Some of Museveni’s critics like Gen. Mugisha Muntu, a former army commander and presidential candidate in the 2021 polls, says the varying tactics and response mechanisms are a result of investing heavily in regime survival tactics. “He puts more money in riot control than any other aspect of policing. It is not about security of the people”.

Muntu says it is largely a question of money in the law and order sector. “If you do not put enough money in CID, prosecutions and judiciary, that is what happens.”

The leader of the new party, Alliance for National Transformation (ANT), says police having a large budget does not cut it. “Not every police officer can carry out investigations. How many CID officers are there? How well trained are they?”
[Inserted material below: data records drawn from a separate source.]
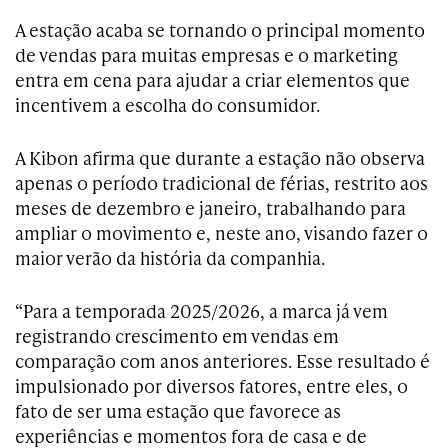
A estação acaba se tornando o principal momento
de vendas para muitas empresas e o marketing
entra em cena para ajudar a criar elementos que
incentivem a escolha do consumidor.
A Kibon afirma que durante a estação não observa
apenas o período tradicional de férias, restrito aos
meses de dezembro e janeiro, trabalhando para
ampliar o movimento e, neste ano, visando fazer o
maior verão da história da companhia.
“Para a temporada 2025/2026, a marca já vem
registrando crescimento em vendas em
comparação com anos anteriores. Esse resultado é
impulsionado por diversos fatores, entre eles, o
fato de ser uma estação que favorece as
experiências e momentos fora de casa e de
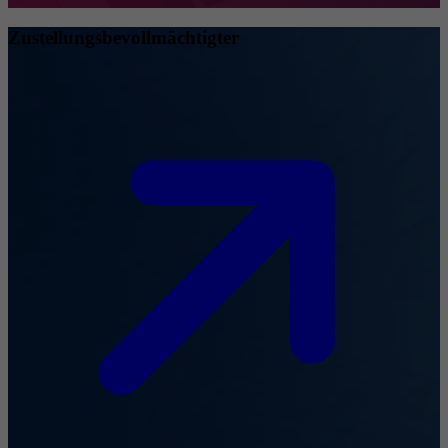
Zustellungsbevollmächtigter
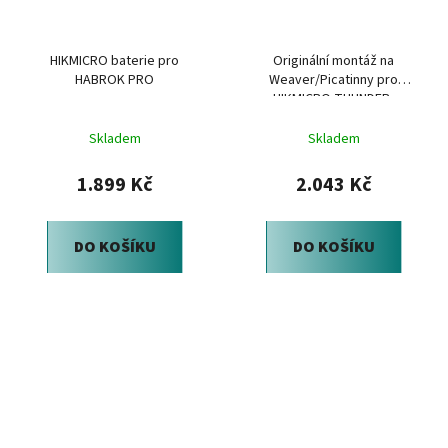
HIKMICRO baterie pro
Originální montáž na
HABROK PRO
Weaver/Picatinny pro
HIKMICRO THUNDER,
PANTHER 1.0, 2.0 a CHEETAH
Skladem
Skladem
1.899 Kč
2.043 Kč
DO KOŠÍKU
DO KOŠÍKU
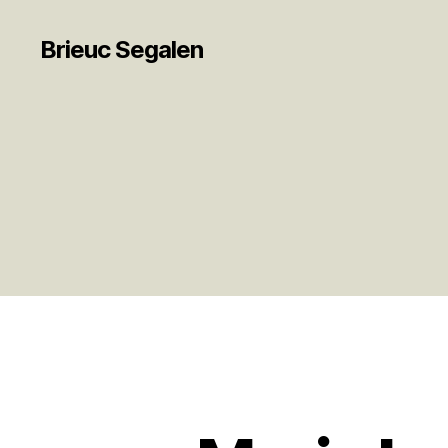
Brieuc Segalen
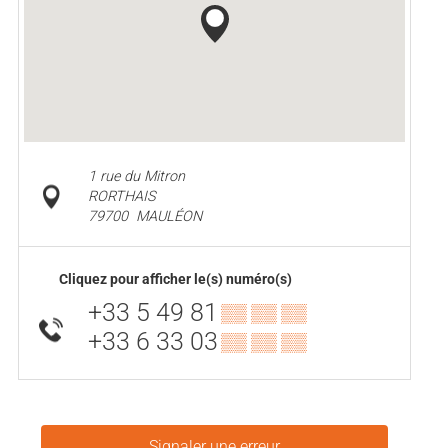
1 rue du Mitron
RORTHAIS
79700
MAULÉON
Cliquez pour afficher le(s) numéro(s)
+33 5 49 81
▒▒ ▒▒ ▒▒
+33 6 33 03
▒▒ ▒▒ ▒▒
Signaler une erreur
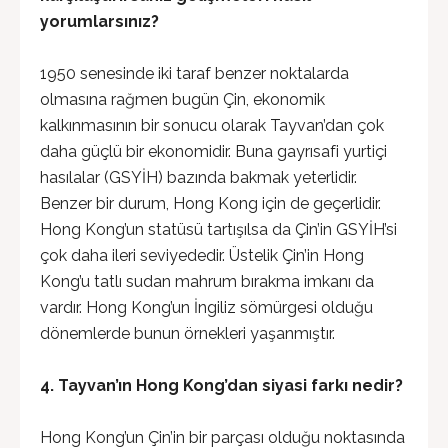
yorumlarsınız?
1950 senesinde iki taraf benzer noktalarda
olmasına rağmen bugün Çin, ekonomik
kalkınmasının bir sonucu olarak Tayvan’dan çok
daha güçlü bir ekonomidir. Buna gayrısafi yurtiçi
hasılalar (GSYİH) bazında bakmak yeterlidir.
Benzer bir durum, Hong Kong için de geçerlidir.
Hong Kong’un statüsü tartışılsa da Çin’in GSYİH’si
çok daha ileri seviyededir. Üstelik Çin’in Hong
Kong’u tatlı sudan mahrum bırakma imkanı da
vardır. Hong Kong’un İngiliz sömürgesi olduğu
dönemlerde bunun örnekleri yaşanmıştır.
4. Tayvan’ın Hong Kong’dan siyasi farkı nedir?
Hong Kong’un Çin’in bir parçası olduğu noktasında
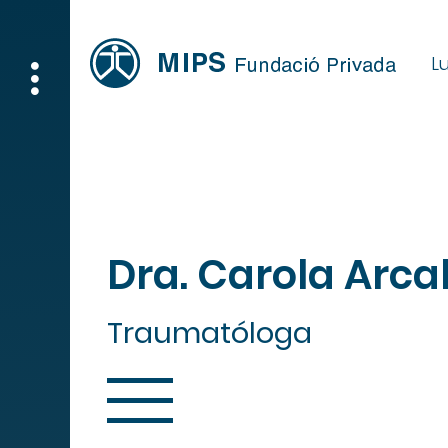
Lu
Dra. Carola Arcal
Traumatóloga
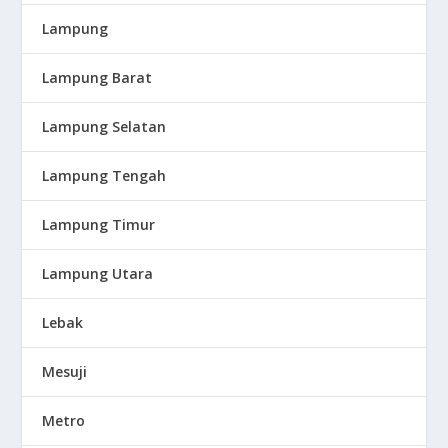
Lampung
Lampung Barat
Lampung Selatan
Lampung Tengah
Lampung Timur
Lampung Utara
Lebak
Mesuji
Metro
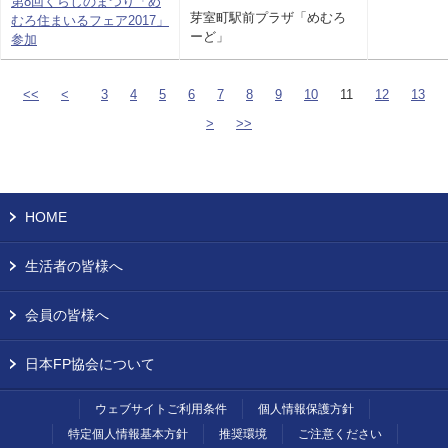
第8回くらしのまつり「め
芽室町駅前プラザ「めむろ
むろ住まいるフェア2017」
ーど」
参加
<<
<
3
4
5
6
7
8
9
10
11
12
13
>
>>
HOME
生活者の皆様へ
会員の皆様へ
日本FP協会について
ウェブサイトご利用条件
個人情報保護方針
特定個人情報基本方針
推奨環境
ご注意ください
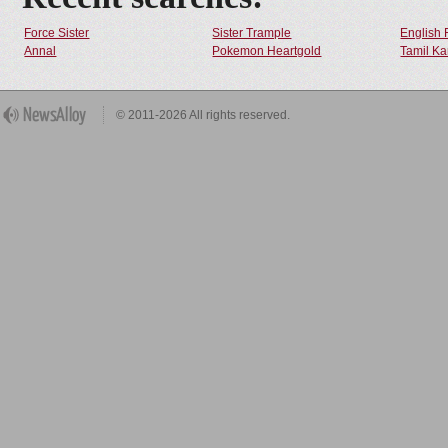
Force Sister
Sister Trample
English 
Annal
Pokemon Heartgold
Tamil Ka
© 2011-2026 All rights reserved.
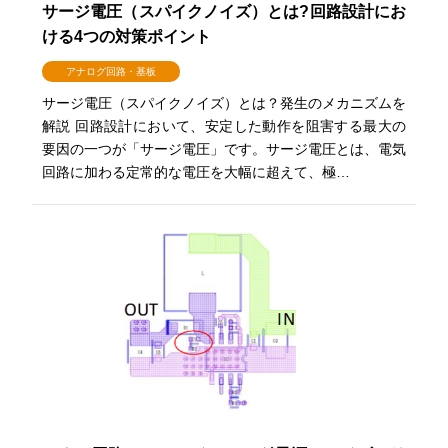
サージ電圧（スパイクノイズ）とは?回路設計にお
ける4つの対策ポイント
アナログ回路・基板
サージ電圧（スパイクノイズ）とは？発生のメカニズムを
解説 回路設計において、安定した動作を阻害する最大の
要因の一つが「サージ電圧」です。サージ電圧とは、電気
回路に加わる定常的な電圧を大幅に超えて、極…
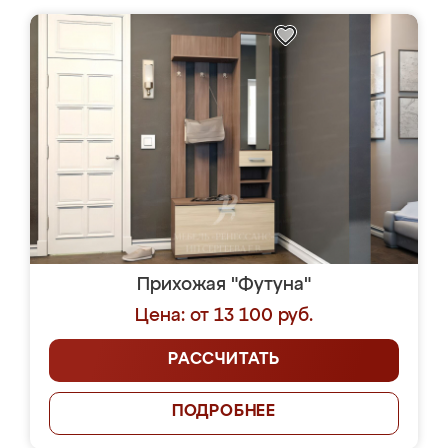
Прихожая "Футуна"
Цена: от 13 100 руб.
РАССЧИТАТЬ
ПОДРОБНЕЕ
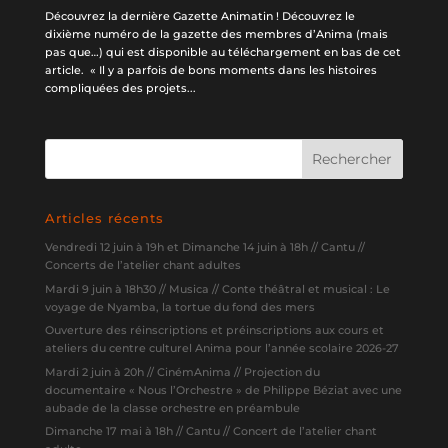
Découvrez la dernière Gazette Animatin ! Découvrez le
dixième numéro de la gazette des membres d’Anima (mais
pas que…) qui est disponible au téléchargement en bas de cet
article. « Il y a parfois de bons moments dans les histoires
compliquées des projets...
Articles récents
Vendredi 12 juin à 19h et Dimanche 14 juin à 18h // Cantu //
Concerts de l’atelier chant adultes
Mardi 9 juin à 18h30 // Musica // Conte théâtral et musical : Le
voyage de Nyamba, la tortue du fond des mers
Ouverture des réinscriptions et préinscriptions aux cours et
ateliers du centre culturel Anima pour l’année scolaire 2026-27
Mardi 2 juin à 20h // CinémAnima // Projection du
documentaire « Nous l’Orchestre » de Philippe Béziat avec une
aubade de la classe orchestre en préambule
Dimanche 17 mai à 18h // Cantu // Concert de l’atelier chant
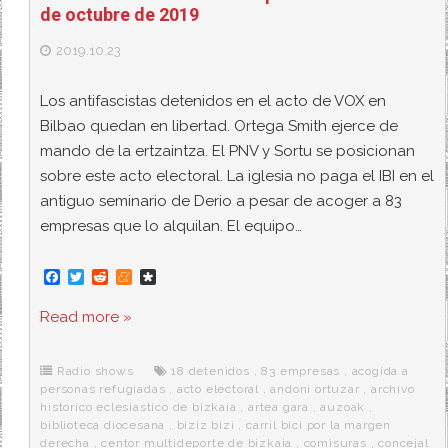
de octubre de 2019
2019.10.23
Los antifascistas detenidos en el acto de VOX en
Bilbao quedan en libertad. Ortega Smith ejerce de
mando de la ertzaintza. El PNV y Sortu se posicionan
sobre este acto electoral. La iglesia no paga el IBI en el
antiguo seminario de Derio a pesar de acoger a 83
empresas que lo alquilan. El equipo…
F
T
R
M
D
a
w
e
e
i
c
i
d
n
a
Read more »
e
t
d
e
s
b
t
i
a
p
o
e
t
m
o
o
r
e
r
Radio shows
18 detenidos
,
83 empresas
,
acogida a
k
a
personas refugiadas
,
acto electoral
,
andoni ortuzar
,
archivo
historico eclesiastico de bizkaia
,
artea gara
,
auzoak
,
biblioteca diocesana
,
biziz bizi
,
carril bici por la margen
derecha
,
centor multideporte de bizkaia
,
comisuras
,
concejal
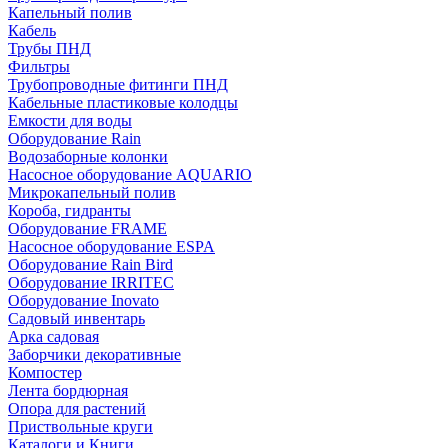
Капельный полив
Кабель
Трубы ПНД
Фильтры
Трубопроводные фитинги ПНД
Кабельные пластиковые колодцы
Емкости для воды
Оборудование Rain
Водозаборные колонки
Насосное оборудование AQUARIO
Микрокапельный полив
Короба, гидранты
Оборудование FRAME
Насосное оборудование ESPA
Оборудование Rain Bird
Оборудование IRRITEC
Оборудование Inovato
Садовый инвентарь
Арка садовая
Заборчики декоративные
Компостер
Лента бордюрная
Опора для растений
Приствольные круги
Каталоги и Книги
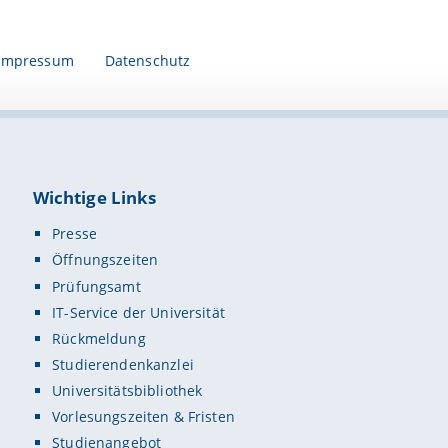
Impressum
Datenschutz
Wichtige Links
Presse
Öffnungszeiten
Prüfungsamt
IT-Service der Universität
Rückmeldung
Studierendenkanzlei
Universitätsbibliothek
Vorlesungszeiten & Fristen
Studienangebot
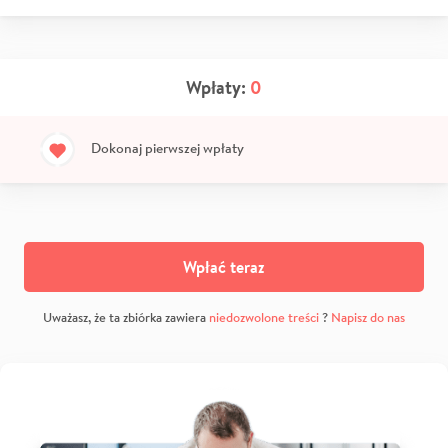
Wpłaty:
0
Dokonaj pierwszej wpłaty
Wpłać teraz
Uważasz, że ta zbiórka zawiera
niedozwolone treści
?
Napisz do nas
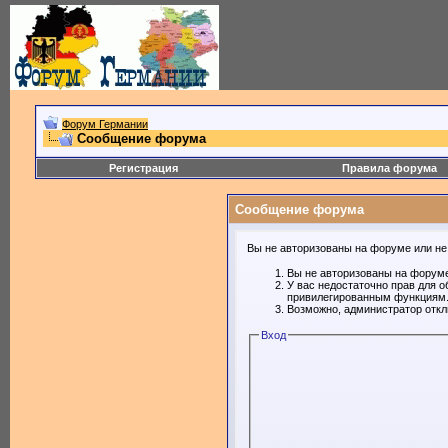
Форум Германии
Сообщение форума
Регистрация
Правила форума
Сообщение форума
Вы не авторизованы на форуме или не 
Вы не авторизованы на форуме
У вас недостаточно прав для о
привилегированным функциям
Возможно, администратор откл
Вход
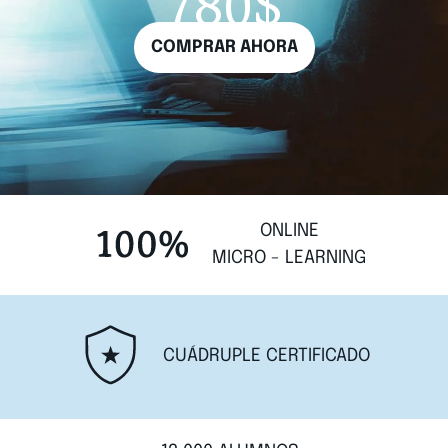
780$
COMPRAR AHORA
ONLINE
MICRO - LEARNING
CUÁDRUPLE CERTIFICADO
Muntu, one of the longest serving army commanders says the circuit of CID, prosecutions and the courts is key if there can be a difference. “Criminals fear to be detected, arrested, tried and sentenced. If they notice a loophole, boom.”

He also pokes holes into the current strategy of CCTV surveillance. “The cameras capture data but it needs someone to interpret it and use it as evidence. You cannot talk about the technical part without talking about the human factor.”

According to police, the assailants had trailed Wamala from his home in Najjera, 4km away. To Museveni however, these assailants with their skills and precision are pigs. Museveni has been slammed for the constant reference to pigs as simplistic.

During the election of Speaker on May 24, Museveni bragged how he resorted to guerilla tactics to defeat Kadaga and create harmony in the NRM party after a divisive campaign season.

Some however have wondered why the President who refers to himself as a Ssabalwanyi (chief fighter) does not apply guerilla tactics when they are needed most: when dealing with notorious criminals who have fashioned motorcycles as one of their favoured tactics.